We saw another decent day for European stocks yesterday with the FTSE250, German DAX and EStoxx50 all hitting one-month highs as a weaker currency and some decent trading updates helped push markets higher.
With all the noise surrounding Brexit and the fallout from President Trump’s trip to Russia, investors appear to have forgotten that the US is in a middle of trade spat with China as well as the European Union, a fact we were reminded of when Larry Kudlow, the US President’s economic advisor stated that trade talks had stalled between the US and China.
Federal Reserve chairman Jay Powell continued his second day of testimony to lawmakers on Capitol Hill reiterating his upbeat comments from the first day, helping to push the US dollar index back to near its highest levels this year.
The banking sector, which has underperformed this year in the US, has helped lead this week’s rise in US markets, as Morgan Stanley became the latest US bank to blow away expectations on both the top and bottom line for its Q2 earnings.
The Fed’s Beige Book for June pointed to a US economy that is almost running at capacity as a skills shortage and rising costs start to limit companies’ ability to take on new work.
By all accounts this week should have been a good week for the pound, with a host of economic data due out which has been widely expected to support the view that the UK economy has more than rebounded from its first quarter slump. The data certainly support that thus far, however the fractious nature of Westminster politics has taken its toll this week, sending the pound to ten-month lows against the US dollar, while a weaker than expected inflation number has caused some to question as to whether the Bank of England should hike rates in 2 weeks’ time.
This seems a rather skewed way of thinking given that a rate rise is already priced in and not following through could send the pound even lower putting upward pressure on prices, the last thing the central bank wants. As such a rate rise still seems most likely, despite the intangibles of Brexit.

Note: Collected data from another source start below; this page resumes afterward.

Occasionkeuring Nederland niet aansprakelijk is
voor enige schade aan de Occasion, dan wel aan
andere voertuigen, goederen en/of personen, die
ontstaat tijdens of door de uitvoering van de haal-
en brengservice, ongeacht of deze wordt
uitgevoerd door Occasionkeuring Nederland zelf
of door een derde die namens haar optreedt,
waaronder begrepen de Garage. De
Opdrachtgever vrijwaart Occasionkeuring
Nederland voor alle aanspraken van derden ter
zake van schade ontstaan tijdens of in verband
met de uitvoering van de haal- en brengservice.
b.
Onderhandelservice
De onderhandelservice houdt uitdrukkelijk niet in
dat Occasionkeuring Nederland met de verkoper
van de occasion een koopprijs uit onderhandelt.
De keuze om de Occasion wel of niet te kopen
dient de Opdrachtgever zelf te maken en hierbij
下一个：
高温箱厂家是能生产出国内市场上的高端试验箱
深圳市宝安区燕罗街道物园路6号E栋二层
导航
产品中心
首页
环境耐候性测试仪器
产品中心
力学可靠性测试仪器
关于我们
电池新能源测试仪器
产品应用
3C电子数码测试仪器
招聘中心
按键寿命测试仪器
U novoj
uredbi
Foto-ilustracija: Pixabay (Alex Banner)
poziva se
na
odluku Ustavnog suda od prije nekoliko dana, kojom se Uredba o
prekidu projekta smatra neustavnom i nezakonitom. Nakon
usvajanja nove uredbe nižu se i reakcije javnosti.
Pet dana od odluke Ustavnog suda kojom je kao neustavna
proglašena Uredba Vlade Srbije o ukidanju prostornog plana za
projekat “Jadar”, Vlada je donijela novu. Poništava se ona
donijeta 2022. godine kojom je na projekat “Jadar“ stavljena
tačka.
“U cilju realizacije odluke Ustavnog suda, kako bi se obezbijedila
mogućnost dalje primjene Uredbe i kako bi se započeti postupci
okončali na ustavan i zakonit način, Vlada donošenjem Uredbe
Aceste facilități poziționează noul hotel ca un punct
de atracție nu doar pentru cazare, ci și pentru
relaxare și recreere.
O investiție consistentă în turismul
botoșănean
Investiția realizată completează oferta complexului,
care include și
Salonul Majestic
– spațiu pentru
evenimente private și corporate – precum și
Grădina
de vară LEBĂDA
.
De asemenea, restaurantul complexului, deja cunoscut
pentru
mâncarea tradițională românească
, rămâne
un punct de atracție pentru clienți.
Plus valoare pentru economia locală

A failure to do so would shred any last vestige of credibility the Bank of England currently has.
Consumer spending, which took a knock in the winter months recovered strongly in April due to Easter, rising 1.6%, while the Royal Wedding and good weather in May carried the momentum forward, with another strong reading of 1.3%.
Normally when we get two months of decent activity there tends to be a lull and in some respects that is what some people are expecting with today’s June retail sales numbers with expectations of a rise of 0.1%.

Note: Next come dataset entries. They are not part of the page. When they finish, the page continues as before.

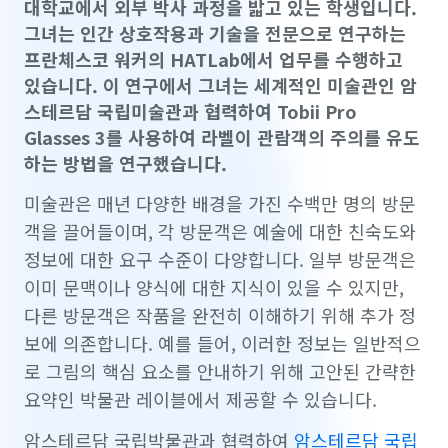
대학교에서 외부 박사 과정을 밟고 있는 학생입니다.
그녀는 인간 상호작용과 기술을 전문으로 연구하는
프란체스코 워커의 HATLab에서 업무를 수행하고
있습니다. 이 연구에서 그녀는 세계적인 미술관인 암
스테르담 국립미술관과 협력하여 Tobii Pro
Glasses 3를 사용하여 라벨이 관람객의 주의를 유도
하는 방법을 연구했습니다.
미술관은 매년 다양한 배경을 가진 수백만 명의 방문
객을 끌어들이며, 각 방문객은 예술에 대한 친숙도와
정보에 대한 요구 수준이 다양합니다. 일부 방문객은
이미 문맥이나 양식에 대한 지식이 있을 수 있지만,
다른 방문객은 작품을 완전히 이해하기 위해 추가 정
보에 의존합니다. 예를 들어, 이러한 정보는 일반적으
로 그림의 핵심 요소를 안내하기 위해 고안된 간략한
요약인 박물관 레이블에서 제공할 수 있습니다.
암스테르담 국립박물관과 협력하여
암스테르담 국립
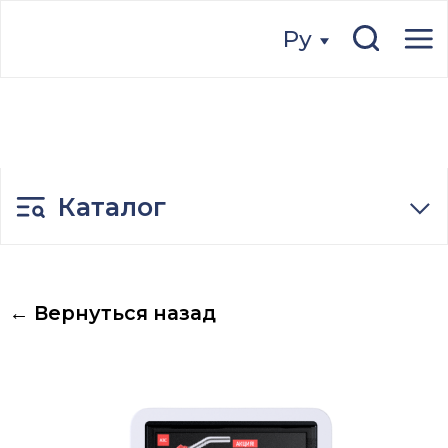
Ру
Ру
Каталог
← Вернуться назад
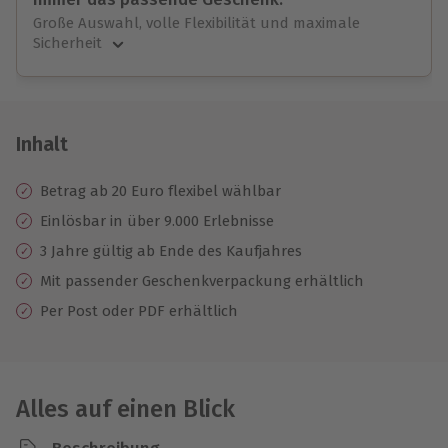
Große Auswahl, volle Flexibilität und maximale
Sicherheit
Große Auswahl
Über 9.000 unvergessliche Erlebnisse.
Volle Flexibilität
Jeder Gutschein für alle Erlebnisse einlösbar.
Inhalt
Maximale Sicherheit
3 Jahre gültig & verlängerbar.
Betrag ab 20 Euro flexibel wählbar
Einlösbar in über 9.000 Erlebnisse
3 Jahre gültig ab Ende des Kaufjahres
Mit passender Geschenkverpackung erhältlich
Per Post oder PDF erhältlich
Alles auf einen Blick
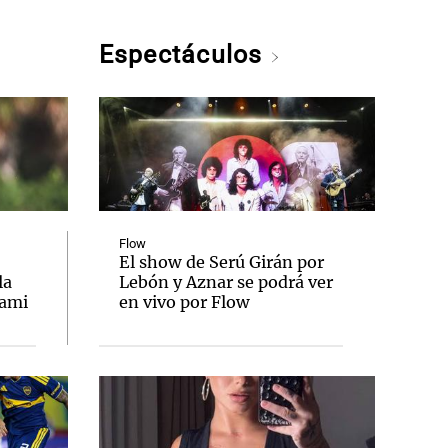
Espectáculos
Flow
El show de Serú Girán por
la
Lebón y Aznar se podrá ver
iami
en vivo por Flow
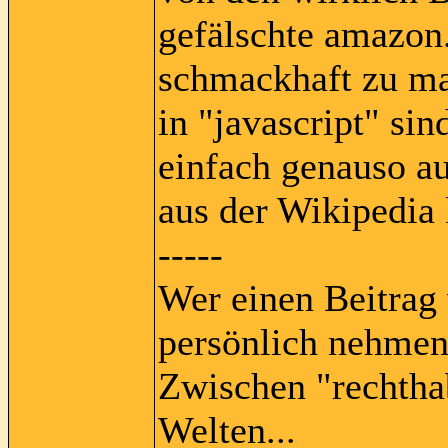
gefälschte amazon.
schmackhaft zu ma
in "jаvаscrіpt" sin
einfach genauso au
aus der Wikipedia 
-----
Wer einen Beitrag 
persönlich nehmen
Zwischen "rechtha
Welten...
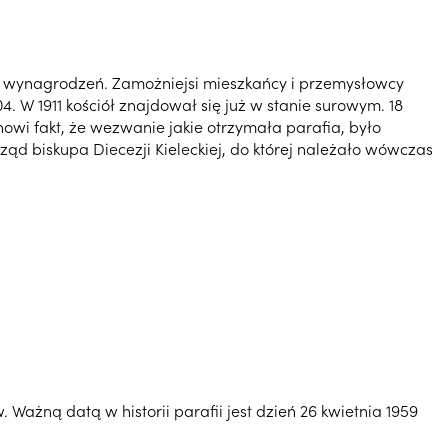
h wynagrodzeń. Zamożniejsi mieszkańcy i przemysłowcy
. W 1911 kościół znajdował się już w stanie surowym. 18
nowi fakt, że wezwanie jakie otrzymała parafia, było
ąd biskupa Diecezji Kieleckiej, do której należało wówczas
ażną datą w historii parafii jest dzień 26 kwietnia 1959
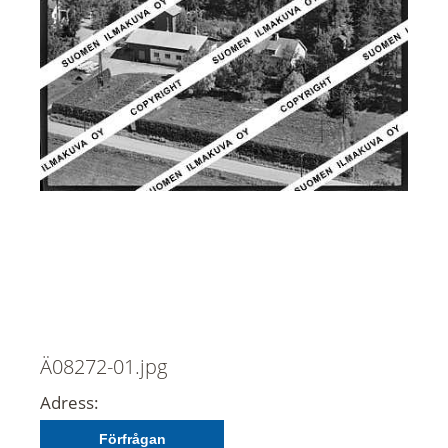
Ä08272-01.jpg
Adress:
Förfrågan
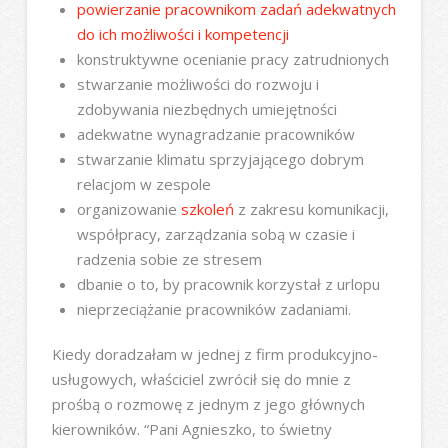
powierzanie pracownikom zadań adekwatnych
do ich możliwości i kompetencji
konstruktywne ocenianie pracy zatrudnionych
stwarzanie możliwości do rozwoju i
zdobywania niezbędnych umiejętności
adekwatne wynagradzanie pracowników
stwarzanie klimatu sprzyjającego dobrym
relacjom w zespole
organizowanie
szkoleń
z zakresu komunikacji,
współpracy, zarządzania sobą w czasie i
radzenia sobie ze stresem
dbanie o to, by pracownik korzystał z urlopu
nieprzeciążanie pracowników zadaniami.
Kiedy doradzałam w jednej z firm produkcyjno-
usługowych, właściciel zwrócił się do mnie z
prośbą o rozmowę z jednym z jego głównych
kierowników. “Pani Agnieszko, to świetny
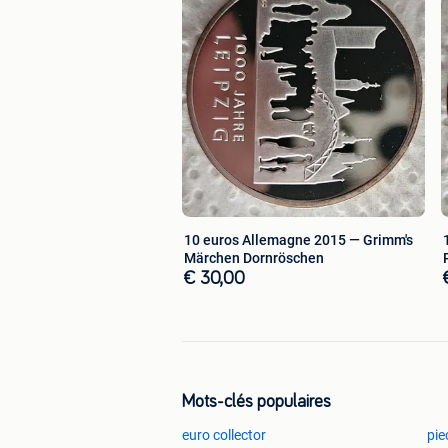
10 euros Allemagne 2015 — Grimm's
Märchen Dornröschen
€ 30,00
Mots-clés populaires
euro collector
pie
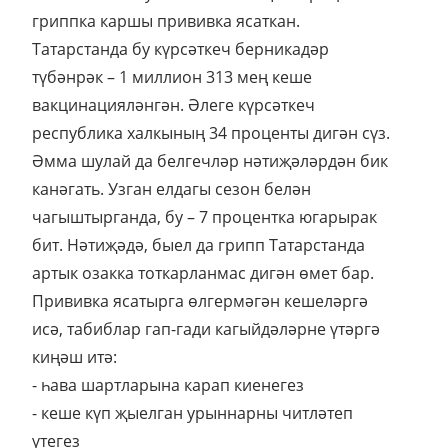
гриппка каршы прививка ясаткан.
Татарстанда бу күрсәткеч берникадәр
түбәнрәк – 1 миллион 313 мең кеше
вакцинацияләнгән. Әлеге күрсәткеч
республика халкының 34 проценты дигән сүз.
Әмма шулай да белгечләр нәтиҗәләрдән бик
канәгать. Узган елдагы сезон белән
чагыштырганда, бу – 7 процентка югарырак
бит. Нәтиҗәдә, быел да грипп Татарстанда
артык озакка тоткарланмас дигән өмет бар.
Прививка ясатырга өлгермәгән кешеләргә
исә, табиблар гап-гади кагыйдәләрне үтәргә
киңәш итә:
- һава шартларына карап киенегез
- кеше күп җыелган урыннарны читләтеп
үтегез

This seems a rather stingy and unrealistic estimate given that we’ve had the feelgood factor of an England football team reaching the semi-finals of the World Cup as well as some scorching weather which is likely to have prompted some decent spending on big screen TV’s, clothing, food and drink and gardening paraphernalia.
Who can forget the images of the various fan zones around the country erupting with beer every time an England goal went in, and there were plenty of them. On-line spending appears to have been fairly decent according to recent data from Visa while the latest BRC numbers showed a 1.1% rise for June in data released last week.

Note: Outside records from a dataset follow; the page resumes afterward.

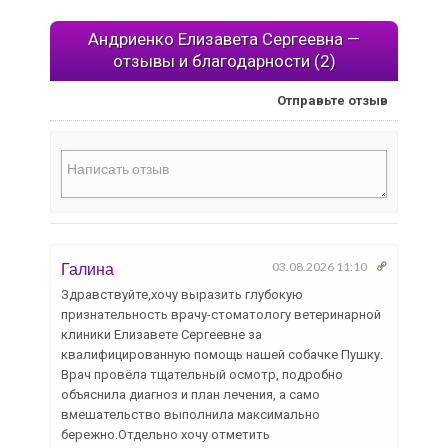
Андриенко Елизавета Сергеевна —
отзывы и благодарности (2)
Отправьте отзыв
Галина
03.08.2026 11:10
Здравствуйте,хочу выразить глубокую
признательность врачу-стоматологу ветеринарной
клиники Елизавете Сергеевне за
квалифицированную помощь нашей собачке Пушку.
Врач провёла тщательный осмотр, подробно
объяснила диагноз и план лечения, а само
вмешательство выполнила максимально
бережно.Отдельно хочу отметить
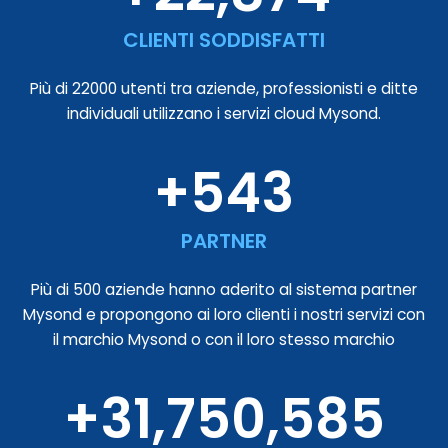
CLIENTI SODDISFATTI
Più di 22000 utenti tra aziende, professionisti e ditte
individuali utilizzano i servizi cloud Mysond.
+
543
PARTNER
Più di 500 aziende hanno aderito al sistema partner
Mysond e propongono ai loro clienti i nostri servizi con
il marchio Mysond o con il loro stesso marchio
+
31,750,585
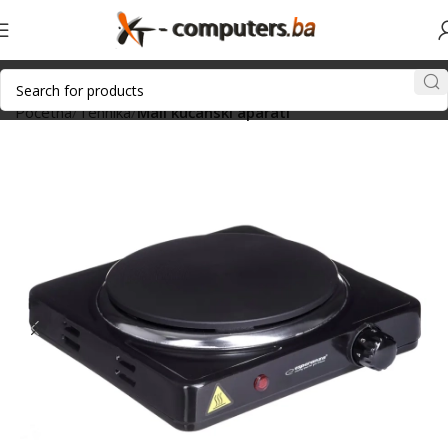
Početna
Tehnika
Mali kućanski aparati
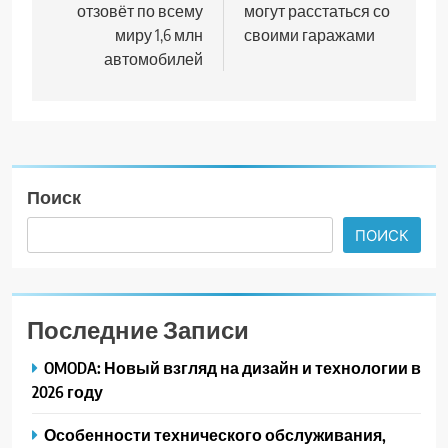
отзовёт по всему
могут расстаться со
записям
миру 1,6 млн
своими гаражами
автомобилей
Поиск
ПОИСК
Последние Записи
OMODA: Новый взгляд на дизайн и технологии в
2026 году
Особенности технического обслуживания,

EURUSD – the inability to push below the 1.1600 area has prompted a rebound for the moment. We need to see a move through 1.1600 to open up the May lows at 1.1510/20. Resistance remains back near the 1.1760 area, where we have a trend line from the June peaks.
GBPUSD – even though we made a new 10 month low at 1.3010 yesterday the failure to push below 1.3000 opens up the prospect of a short squeeze, back towards the 1.3120 area. A move back above 1.3120 argues for a move back to 1.3200. Below 1.3000 could well trigger stops down to 1.2880.
EURGBP – has continued to ratchet higher and could well head towards this year’s peaks at 0.8970. Support comes in at the 0.8870 area, with a break lower arguing for a return to the 0.8820 level.
USDJPY – still looks well supported and remains on course for the 113.75 area and December peaks. Only a move below the 112.20 area negates this scenario and argues for a move towards 111.20.